Below the hotel, no man stirred. Anne stood with suspended breath and half closed eyes. At this end of the island it was as still as death and almost as dark. There was no moon, and the great crystal stars barely defined the mountain and the tall slender shafts and high verdure of the royal palm. Far away she saw a double row of lights on St. Kitts, the open windows doubtless of Government House in the capital, Basseterre, where a ball that had taken half the guests of Bath House was in progress.
In a few moments she became aware of other impressions besides the silence and the dark. The air was so warm, so caressing, so soft, that she swayed slightly as if to meet it. The deep delicious perfumes of tropical blooms, even of tree and shrub, would have been overpowering had it not been for the lightness of the air and the constant though gentle wind.

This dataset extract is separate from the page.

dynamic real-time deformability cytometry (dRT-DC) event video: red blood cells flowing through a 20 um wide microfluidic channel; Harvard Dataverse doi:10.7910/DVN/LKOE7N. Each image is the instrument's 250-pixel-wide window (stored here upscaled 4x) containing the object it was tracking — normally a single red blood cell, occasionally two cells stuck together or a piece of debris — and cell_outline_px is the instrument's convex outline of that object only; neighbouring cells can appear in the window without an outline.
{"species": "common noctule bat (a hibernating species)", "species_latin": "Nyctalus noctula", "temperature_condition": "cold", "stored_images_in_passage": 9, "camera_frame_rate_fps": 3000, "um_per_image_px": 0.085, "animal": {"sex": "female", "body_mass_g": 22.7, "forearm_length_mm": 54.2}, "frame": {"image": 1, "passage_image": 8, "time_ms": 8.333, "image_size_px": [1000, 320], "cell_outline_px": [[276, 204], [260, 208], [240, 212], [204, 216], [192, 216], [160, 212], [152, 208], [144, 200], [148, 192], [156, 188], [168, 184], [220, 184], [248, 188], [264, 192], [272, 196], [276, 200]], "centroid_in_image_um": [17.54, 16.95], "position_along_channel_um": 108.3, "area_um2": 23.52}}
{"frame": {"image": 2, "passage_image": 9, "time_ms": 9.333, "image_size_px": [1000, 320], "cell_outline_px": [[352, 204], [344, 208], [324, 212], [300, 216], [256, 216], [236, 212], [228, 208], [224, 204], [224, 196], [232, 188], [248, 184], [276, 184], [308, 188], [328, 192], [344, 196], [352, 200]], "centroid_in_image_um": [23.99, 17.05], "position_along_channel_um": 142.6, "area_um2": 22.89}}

Bred upon harsh salt winds, living a life of Spartan simplicity, where the sprigs of lavender in the linen closet wafted all she knew of scent to her eager nostrils, this first moment of tropical pleasure confused itself with the dreams of years, and she hardly dared open her eyes lest Nevis vanish and she find herself striding over the moor, her head down, her hands clutching her cape, while the North Sea thundered in her ears.